Pipeline spraying can be adopted for greatly improving spraying efficiency in hillside orchard spraying operations. However, residual phytosanitary product still remains in the pipeline after the completion of pipeline spraying operations. Currently, residual phytosanitary liquid is handled according to the following general method: pipeline flushing with fresh water. The method can easily lead to pesticide waste and environment pollution. On-line pesticide mixing technology can be adopted for reducing pesticide waste and environmental pollution. However, on-line pesticide mixing technology is not applied in pipeline spraying operations. Therefore, the mixing principle of jet-mixing apparatus is adopted as a reference in the paper for designing the basic structure of on-line pesticide mixing apparatus based on pipeline spraying. The structure is mainly composed of a constricted tube, suction chamber, Venturi, and diffusion tube. An analysis method based on the CFD orthogonal experiment is adopted for studying the influence of the changes of four key structure parameters on on-line pesticide mixing apparatus, pesticide dissolution performance, and pesticide mixing performance; the four parameters include constricted tube falloff angle, diffusion tube divergence angle, Venturi diameter, and Venturi length. Since there may be interaction among them, three experiment evaluation indexes of lifting height, turbulent kinetic energy, and pressure recovery distance are set for judgment.

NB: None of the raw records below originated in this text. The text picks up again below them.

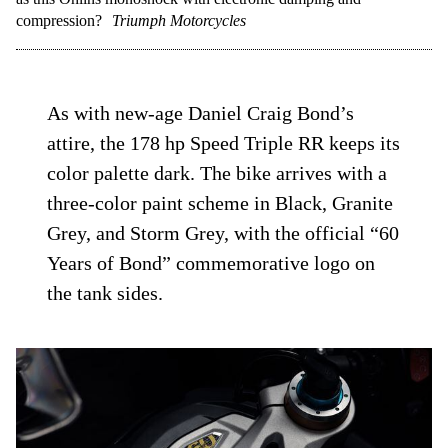
compression?
Triumph Motorcycles
As with new-age Daniel Craig Bond’s
attire, the 178 hp Speed Triple RR keeps its
color palette dark. The bike arrives with a
three-color paint scheme in Black, Granite
Grey, and Storm Grey, with the official “60
Years of Bond” commemorative logo on
the tank sides.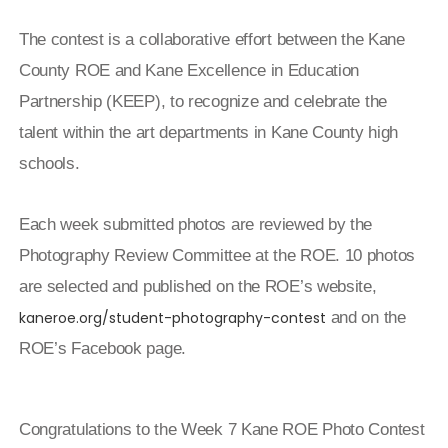
The contest is a collaborative effort between the Kane
County ROE and Kane Excellence in Education
Partnership (KEEP), to recognize and celebrate the
talent within the art departments in Kane County high
schools.
Each week submitted photos are reviewed by the
Photography Review Committee at the ROE. 10 photos
are selected and published on the ROE’s website,
kaneroe.org/student-photography-contest
and on the
ROE’s Facebook page.
Congratulations to the Week 7 Kane ROE Photo Contest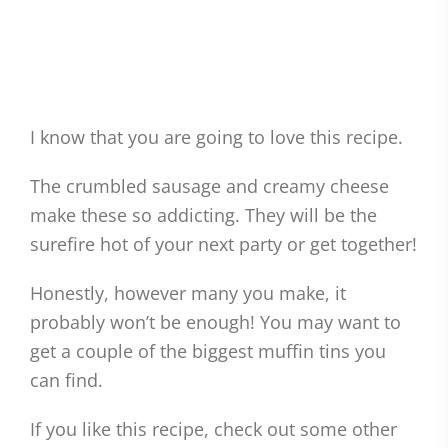
I know that you are going to love this recipe.
The crumbled sausage and creamy cheese
make these so addicting. They will be the
surefire hot of your next party or get together!
Honestly, however many you make, it
probably won’t be enough! You may want to
get a couple of the biggest muffin tins you
can find.
If you like this recipe, check out some other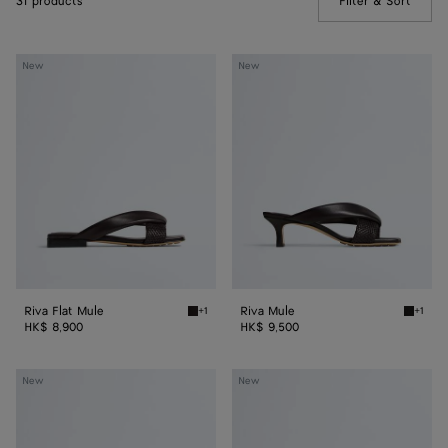
31 products
Filter & Sort
(Manua
Riva
Riva
New
New
Flat
Mule
Mule
Riva Flat Mule
Riva Mule
+1
+1
Espresso Riva Flat Mule
Espress
HK$ 8,900
HK$ 9,500
Riva
Riva
New
New
Mule
Mule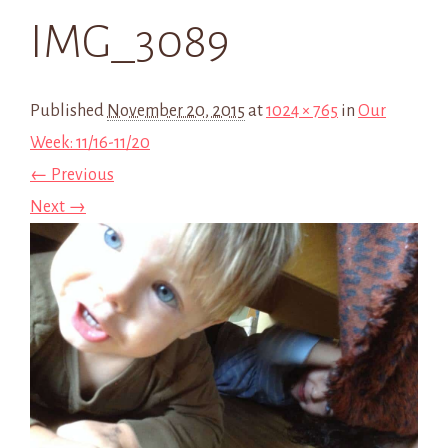
IMG_3089
Published
November 20, 2015
at
1024 × 765
in
Our
Week: 11/16-11/20
← Previous
Next →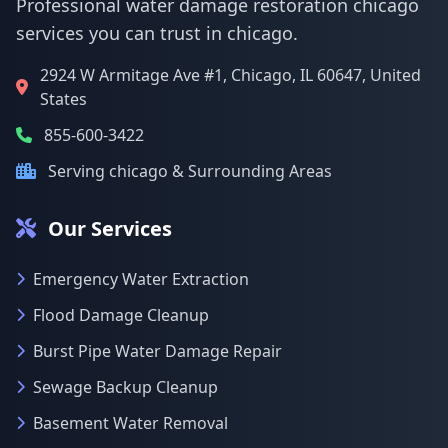
Professional water damage restoration chicago
services you can trust in chicago.
2924 W Armitage Ave #1, Chicago, IL 60647, United
States
855-600-3422
Serving chicago & Surrounding Areas
Our Services
Emergency Water Extraction
Flood Damage Cleanup
Burst Pipe Water Damage Repair
Sewage Backup Cleanup
Basement Water Removal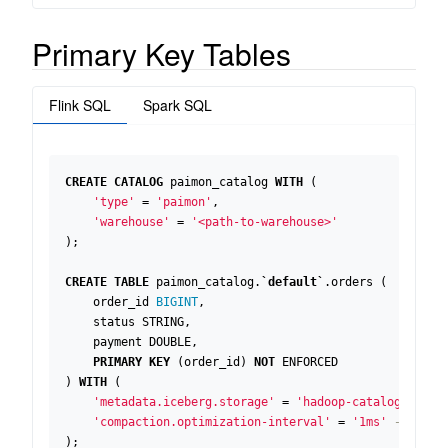
Primary Key Tables
Flink SQL
Spark SQL
CREATE
CATALOG
paimon_catalog
WITH
(
'type'
=
'paimon'
,
'warehouse'
=
'<path-to-warehouse>'
);
CREATE
TABLE
paimon_catalog
.
`
default
`
.
orders
(
order_id
BIGINT
,
status
STRING
,
payment
DOUBLE
,
PRIMARY
KEY
(
order_id
)
NOT
ENFORCED
)
WITH
(
'metadata.iceberg.storage'
=
'hadoop-catalog'
,
'compaction.optimization-interval'
=
'1ms'
);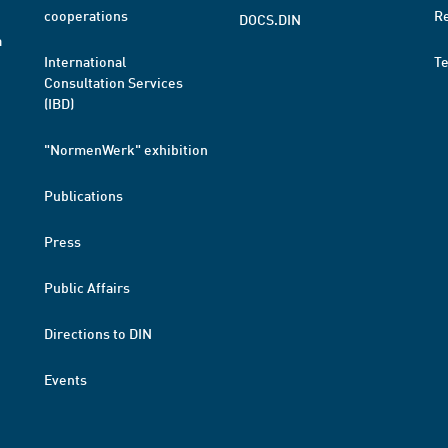
cooperations
R
DOCS.DIN
a
International
T
Consultation Services
(IBD)
"NormenWerk" exhibition
Publications
Press
Public Affairs
Directions to DIN
Events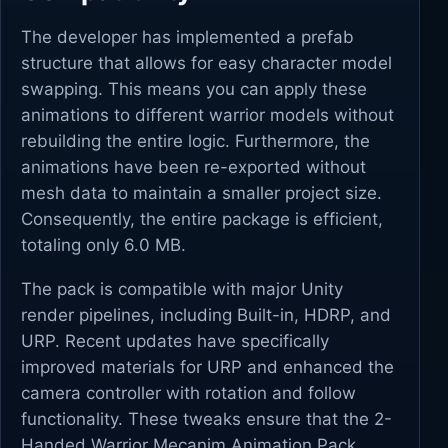
The developer has implemented a prefab
structure that allows for easy character model
swapping. This means you can apply these
animations to different warrior models without
rebuilding the entire logic. Furthermore, the
animations have been re-exported without
mesh data to maintain a smaller project size.
Consequently, the entire package is efficient,
totaling only 6.0 MB.
The pack is compatible with major Unity
render pipelines, including Built-in, HDRP, and
URP. Recent updates have specifically
improved materials for URP and enhanced the
camera controller with rotation and follow
functionality. These tweaks ensure that the 2-
Handed Warrior Mecanim Animation Pack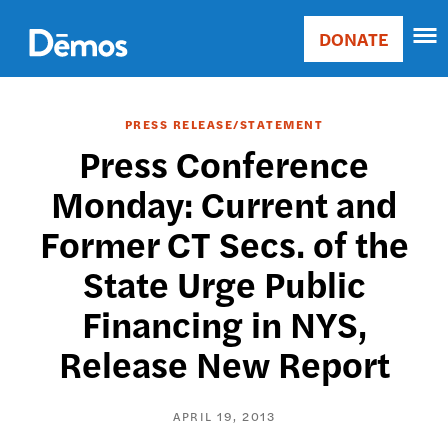
Skip
Accessibility
to
DONATE
Donate
main
Main
content
navigation
PRESS RELEASE/STATEMENT
Press Conference
Monday: Current and
Former CT Secs. of the
State Urge Public
Financing in NYS,
Release New Report
APRIL 19, 2013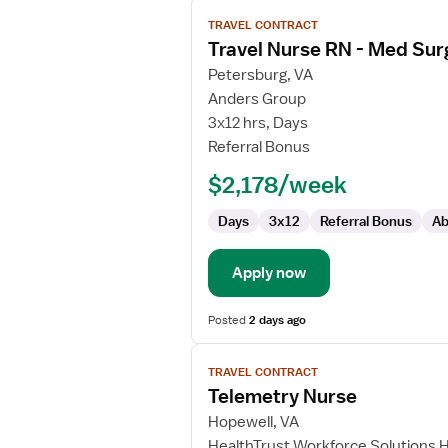
View
TRAVEL CONTRACT
job
Travel Nurse RN - Med Sur
details
for
Petersburg, VA
Travel
Anders Group
Nurse
3x12 hrs, Days
RN
Referral Bonus
-
$2,178/week
Med
Surg
Days
3x12
Referral Bonus
Ab
/
Telemetry
Apply now
Posted
2 days ago
View
TRAVEL CONTRACT
job
Telemetry Nurse
details
for
Hopewell, VA
Telemetry
HealthTrust Workforce Solutions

The change of three evaluation indexes with change of constricted tube falloff angle, diffusion tube divergence angle, Venturi diameter, and Venturi length, respectively, is revealed through single-index variance analysis; the three indexes include lifting height, turbulent kinetic energy, and pressure recovery distance. The primary and secondary sequences of respective influences of all structure parameters and their interaction on all evaluation indexes are obtained. Analysis results of all evaluation indexes are comprehensively considered in order to finally discover the comprehensive optimal pesticide mixing apparatus structure parameters, namely: constricted tube falloff angle is 22°, diffusion tube divergence angle is 9°, Venturi diameter is 2 mm, Venturi length is 6 mm, and pesticide mixing apparatus structure parameters are optimized. Theoretical reference is provided in the paper for on-line pesticide mixing apparatus prototype production on the basis of pipeline spraying.